Abstract:High dimensional data can contain multiple scales of variance. Analysis tools that preferentially operate at one scale can be ineffective at capturing all the information present in this cross-scale complexity. We propose a multiscale joint characterization approach designed to exploit synergies between global and local approaches to dimensionality reduction. We illustrate this approach using Principal Components Analysis (PCA) to characterize global variance structure and t-stochastic neighbor embedding (t-sne) to characterize local variance structure. Using both synthetic images and real-world imaging spectroscopy data, we show that joint characterization is capable of detecting and isolating signals which are not evident from either PCA or t-sne alone. Broadly, t-sne is effective at rendering a randomly oriented low-dimensional map of local clusters, and PCA renders this map interpretable by providing global, physically meaningful structure.
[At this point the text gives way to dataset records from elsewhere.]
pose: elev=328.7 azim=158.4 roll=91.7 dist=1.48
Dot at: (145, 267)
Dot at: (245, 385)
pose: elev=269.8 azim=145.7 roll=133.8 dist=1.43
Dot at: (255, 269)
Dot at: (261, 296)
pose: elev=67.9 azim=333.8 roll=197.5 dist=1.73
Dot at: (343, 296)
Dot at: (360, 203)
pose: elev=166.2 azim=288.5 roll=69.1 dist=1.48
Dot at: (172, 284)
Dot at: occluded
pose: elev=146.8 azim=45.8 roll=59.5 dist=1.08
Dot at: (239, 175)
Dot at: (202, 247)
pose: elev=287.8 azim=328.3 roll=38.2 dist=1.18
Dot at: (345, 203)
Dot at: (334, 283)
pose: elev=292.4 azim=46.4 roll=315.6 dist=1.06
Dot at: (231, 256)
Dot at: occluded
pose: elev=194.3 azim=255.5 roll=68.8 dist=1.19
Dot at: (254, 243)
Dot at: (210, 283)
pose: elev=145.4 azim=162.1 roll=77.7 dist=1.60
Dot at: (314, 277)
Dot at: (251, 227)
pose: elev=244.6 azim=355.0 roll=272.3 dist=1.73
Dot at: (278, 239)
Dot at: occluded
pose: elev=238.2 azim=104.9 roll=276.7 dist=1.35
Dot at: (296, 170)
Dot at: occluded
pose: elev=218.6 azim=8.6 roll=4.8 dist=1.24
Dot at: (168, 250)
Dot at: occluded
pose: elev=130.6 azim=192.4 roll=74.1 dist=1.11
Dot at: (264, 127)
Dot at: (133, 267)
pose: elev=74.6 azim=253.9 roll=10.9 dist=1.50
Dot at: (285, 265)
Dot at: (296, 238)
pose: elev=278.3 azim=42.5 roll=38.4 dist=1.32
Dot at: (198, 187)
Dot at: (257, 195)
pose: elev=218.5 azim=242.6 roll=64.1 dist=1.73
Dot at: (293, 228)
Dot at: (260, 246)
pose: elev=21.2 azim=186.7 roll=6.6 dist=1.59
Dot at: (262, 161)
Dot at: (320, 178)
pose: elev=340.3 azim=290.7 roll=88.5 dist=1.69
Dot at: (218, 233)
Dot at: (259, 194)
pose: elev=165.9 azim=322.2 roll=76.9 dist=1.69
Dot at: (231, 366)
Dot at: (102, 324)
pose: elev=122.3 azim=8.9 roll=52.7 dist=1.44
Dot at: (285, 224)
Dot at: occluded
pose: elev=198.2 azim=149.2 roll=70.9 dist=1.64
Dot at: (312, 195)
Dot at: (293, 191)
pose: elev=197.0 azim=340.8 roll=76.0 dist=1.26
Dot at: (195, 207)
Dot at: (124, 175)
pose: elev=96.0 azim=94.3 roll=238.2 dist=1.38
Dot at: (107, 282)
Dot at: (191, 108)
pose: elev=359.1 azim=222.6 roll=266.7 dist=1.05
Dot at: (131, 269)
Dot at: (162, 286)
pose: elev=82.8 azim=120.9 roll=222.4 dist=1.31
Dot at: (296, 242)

This approach is illustrated using imaging spectroscopy data, and may prove particularly useful for other geospatial data given robust local variance structure due to spatial autocorrelation and physical interpretability of global variance structure due to spectral properties of Earth surface materials. However, the fundamental premise could easily be extended to other high dimensional datasets, including image time series and non-image data.